Chile’s Economy is Showing Strong Signs of Recovery

Chile’s economy appears to be recovering from the recent slowdown, with retail sales and services offsetting the drop in mining activity. According to the country’s central bank, the …

Chile’s economy appears to be recovering from the recent slowdown, with retail sales and services offsetting the drop in mining activity. According to the country’s central bank, the economy grew 2% in February, compared to the same month in 2014.

Although below the 2.7% growth the country experienced in January, that figure confirms that the South American country is steadily easing out of recession.

The figures come from the Central Bank’s Monthly Economic Activity Index, or Imacec, which incorporates 91% of the goods and services included in the gross domestic product (GDP).

Chile’s economy slowed down last year as the demand for commodity decreased substantially in the global marketplace. Chile is one of the biggest exporters of minerals, particularly copper.

The drop in commodity prices halted mining activity in several sites across the country, leading to the loss of thousands of jobs. In August last year, unemployment rate rose to a record 6.7%, while factory output shrunk by 4.9%.

Chile’s labor force numbered 8.36 million people in the three months leading up to last August, of whom 560,180 were unemployed. The primary cause of the slowdown, according to analysts, was the decreasing investment in mining, although the financial services and tourism sectors also shed a large number of jobs.
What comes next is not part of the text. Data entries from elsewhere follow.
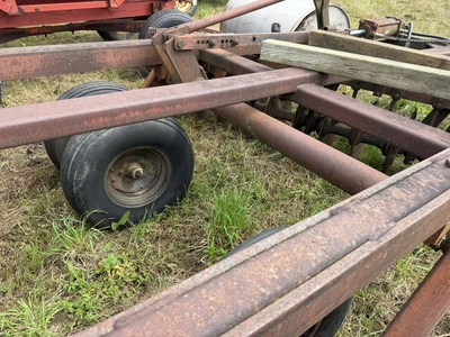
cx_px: 225
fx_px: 312
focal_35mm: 24
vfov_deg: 56.8
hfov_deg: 71.6
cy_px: 168
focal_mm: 6.76
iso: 80
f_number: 1.78
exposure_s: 1/1174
The central bank cut interest rates several times last year, but the banks continued to cut back on lending, blaming low consumer confidence. The latest figure from the central bank confirms that consumer confidence is improving, albeit slowly.

Throughout last year, there was a tremendous pressure on President Michelle Bachelet to inject money into the economy and reverse the trend. Now it seems Bachelet’s efforts are paying off.

Still, Bachelet must do more to keep the economy growing, because the Chilean peso has dropped 24% in value over the past two years.